Брат с сестрой протерли пол в доме, прибрались. Решили заночевать здесь. 

 

А утром сидели пили чай, вспоминали прошлое 

 

Глаза у обоих были на мокром месте. Как же хорошо было здесь раньше. Уютно, родители всегда рады. А сейчас – суета, погоня за деньгами. Среди всего этого забыли о главном. И уже ничего не вернешь. 

- Давай не будем продавать, - неуверенно предложила Надя. 

Миша улыбнулся и обнял ее. Решили они, что оставят дом себе, воспоминания дороже денег. Летом будут приезжать с семьями. Площадь позволяет, отец постарался. 

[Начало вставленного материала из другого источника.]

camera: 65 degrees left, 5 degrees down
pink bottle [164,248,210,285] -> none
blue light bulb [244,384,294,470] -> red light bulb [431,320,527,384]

Покупателям отказали, и ничуть не пожалели. Дом подлатали к лету, и стали приезжать туда часто. 

 

Снова дом наполнился голосами детей и внуков, которых даже не удосужились показать старушке 

 

Все на потом откладывали. Теперь разве что с фото мать с отцом будут смотреть на всех. Ожил родительский дом, пусть не каждый день там будут семейные посиделки, но с не чужими людьми. 

Соседка, наблюдая за родней Марии Ярославовны, потеплела. В один из визитов сестры с братом привела им пса. Того самого - старого Шарика, которого у себя все это время держала. 

Внуки обрадовались собаке, уговорили родителей забрать его домой. Но Шарик не захотел покидать родные места, поплелся за соседкой, тут хотел умереть, рядом с домом. Лидия Ивановна не против была его у себя оставить. Этих людей он практически не знает, с ней больше общался, ей доверял. Она предложила за домиком присматривать в межсезонье, когда дети в городе. 

 

Все вернулось в прежнее русло 

 

Кроме одного – не было родителей. Жалели брат с сестрой только об одном, что не уделяли им должного внимания при жизни. Не хватало их сейчас очень. Только после смерти родителей замечаешь, как было уютно с ними. 

Потом сын с дочерью приходили просить прощения на кладбище. Спасибо соседке, ухаживала за могилами, чистенько все было, только кресты стояли, дети так и не удосужились поменять их. А сейчас заменили на добротный памятник. 

Многое хотелось написать, но ничего бы не оправдывало их. Написали коротко «Мир без вас пуст, но вы в наших сердцах». 

А родители, конечно, простят, они уже там, где нет обид.